A group of four walks into a restaurant. “Three?” the waiter asks twice. I have no real idea what he thought, but it sure seemed like he couldn’t quite wrap his believe that a Chinese-American girl was at this restaurant with this white family (my boyfriend and his parents). Obviously, I have no real idea what was going on in the waiter’s mind, but it sure seemed like he couldn’t quite wrap his mind around the fact that I, a Chinese-American girl, was at this restaurant with this white family. We weren’t in some rural area of the United States where “it makes sense” that people are still a little bit racist, but in Boston. Either the waiter never realized what he implied with his statement or he chose to try to ignore his error, but either way he never apologized. The boyfriend’s family and I ended up laughing about the ridiculousness of his actions, because after all, what else were we going to do? Make a huge deal about his mistake? Everyone tries so hard to pretend we’re in some colorblind world, and if we even bring up race then we’re the “troublemakers” and we’re the ones who are “sensitive.”

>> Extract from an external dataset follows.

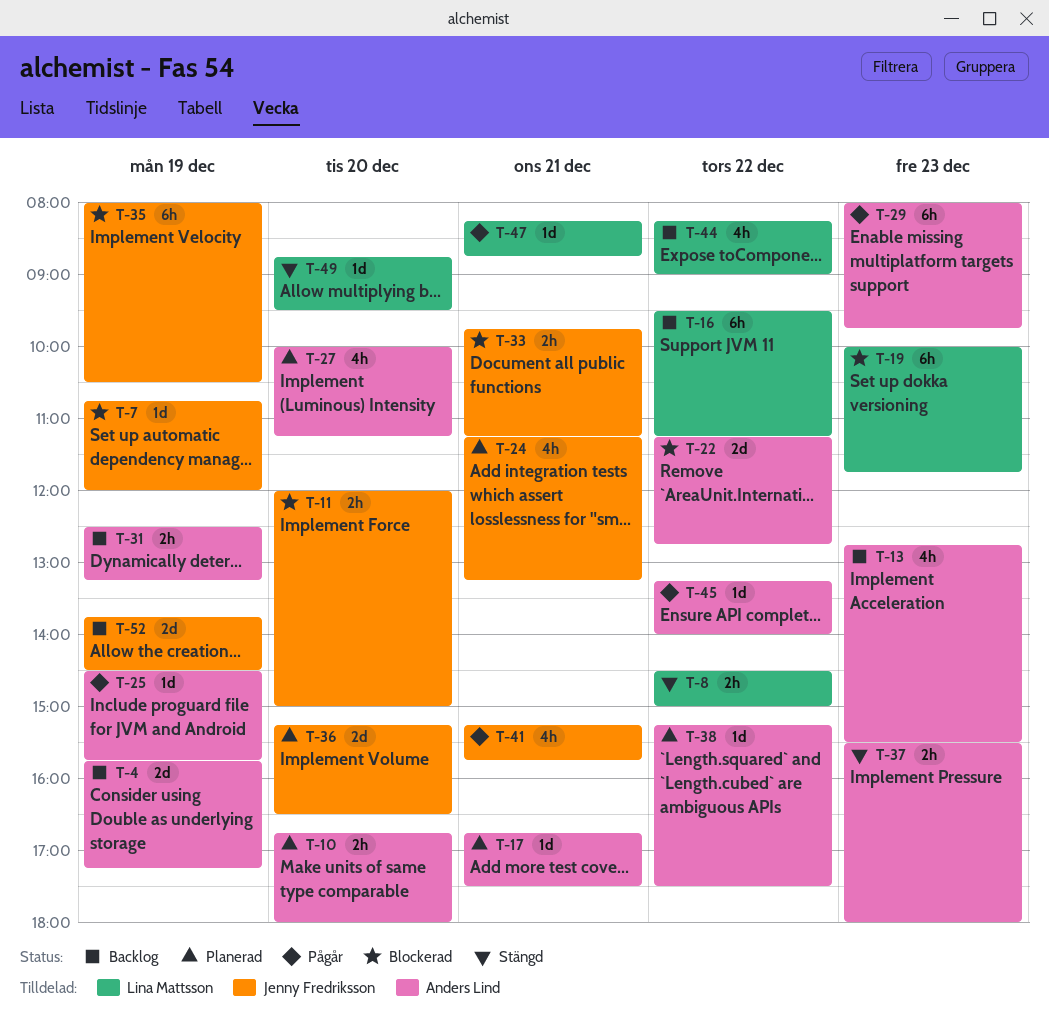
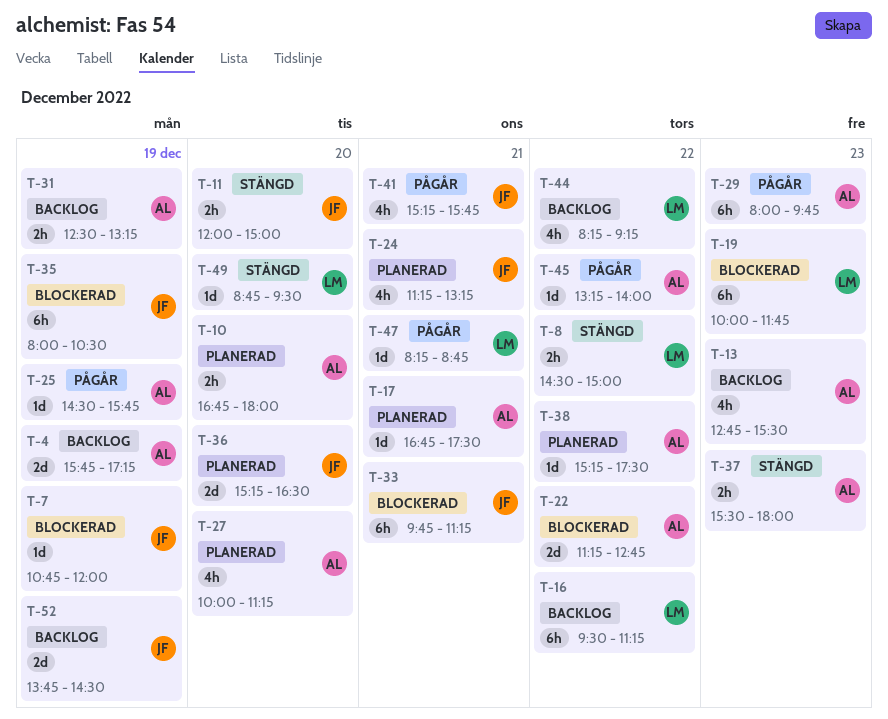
T-11, status: Blockerad -> Stängd
T-33, estimate: 2h -> 6h
T-44, ends: 09:00 -> 09:15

Maybe the waiter hadn’t seen me – or him, or his mother, or his father and truly only saw a group of three. But the fact we all were immediately drawn to the idea that the waiter was somehow treating me differently demonstrates that, regardless of whether the waiter was or wasn’t being racist, my race somehow still separates me from them. The truth is, it’s just easier to laugh it off instead of bringing up the possibility of dealing with someone racist. Should I have made a big deal about it? Should my boyfriend’s family? Would you have?
There’s still a long way to go until they are no longer regarded perpetual foreigners, like the Chinese migrant workers who traveled overseas to strike gold before returning to their homeland, but rather that we are simple Americans just like everyone else.